Superionic ice forms when “oxygen atoms are locked into a crystal structure, but the hydrogen ions move around, making the ice simultaneously solid and liquid, somewhat similar to lava,” noted Seeker. It’s essentially composed of a fluid of hydrogen ions that run through a lattice of oxygen, and it's thought this unique form of ice could be found naturally inside the ice giants Uranus and Neptune.
“It’s… mind-boggling that frozen water ice is present at thousands of degrees inside these planets, but that’s what the experiments show,” Raymond Jeanloz from the University of California, Berkeley, a co-author on the study, said in a statement. The Lawrence Livermore National Laboratory (LLNL) in California and the University of Rochester in New York were also involved in the research.
Superionic refers to a phase of water where it behaves as both a solid and a liquid. Although it has been indirectly seen before, this study was the first to ever find experimental evidence for it. It was first predicted to exist back in 1988.
The findings suggest that Uranus and Neptune, instead of being relatively “fluffy planets”, might actually contain a large mantle of superionic ice, which could explain their unusual magnetic fields.
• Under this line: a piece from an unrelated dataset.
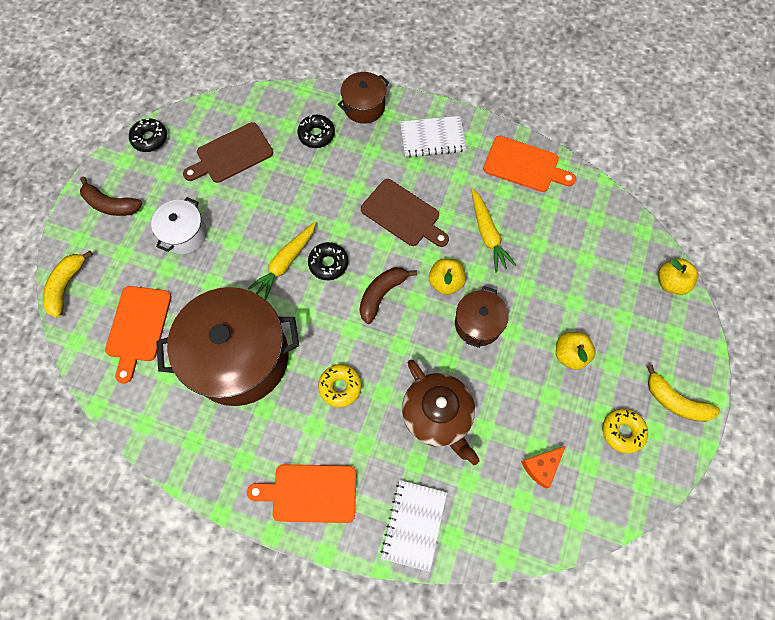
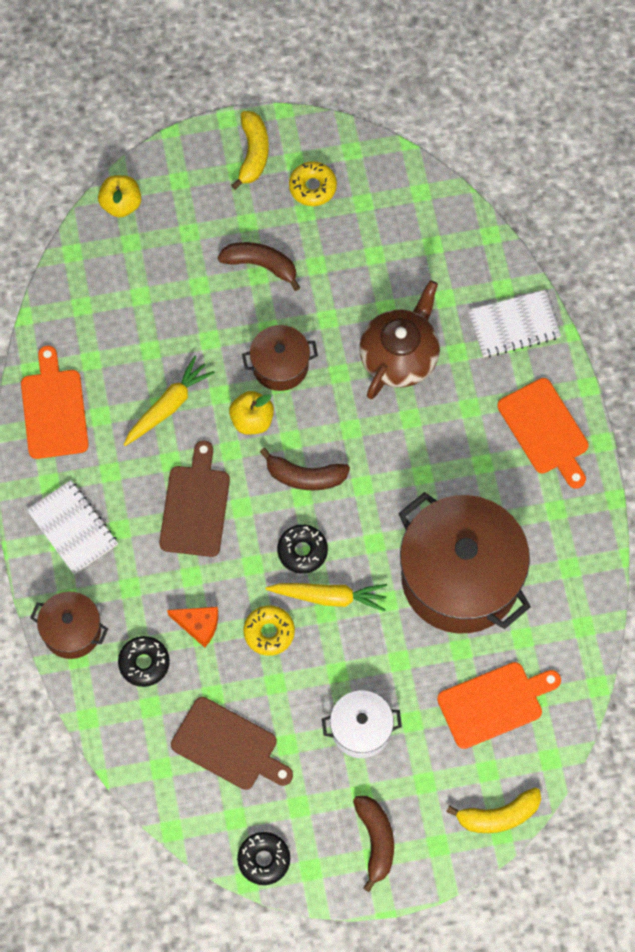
camera: 120 degrees left, 0 degrees up
yellow donut [318,364,362,407] -> yellow donut moved to [244,605,295,656]
orange cheese [521,446,566,488] -> orange cheese moved to [167,607,218,648]
yellow apple [556,332,596,370] -> brown banana [218,242,300,291]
They are extremely tilted to the planet’s axis, 59 and 47 degrees respectively, compared to 11 degrees on Earth.
“This is particularly relevant as NASA is considering launching a probe to Uranus and/or Neptune, in the footsteps of the successful Cassini and Juno missions to Saturn and Jupiter,” the statement noted.
The team hope to apply their methods to higher levels of compression, to try to work out what the interiors of other planets like Saturn and Jupiter look like, which contain a lot of compressed helium.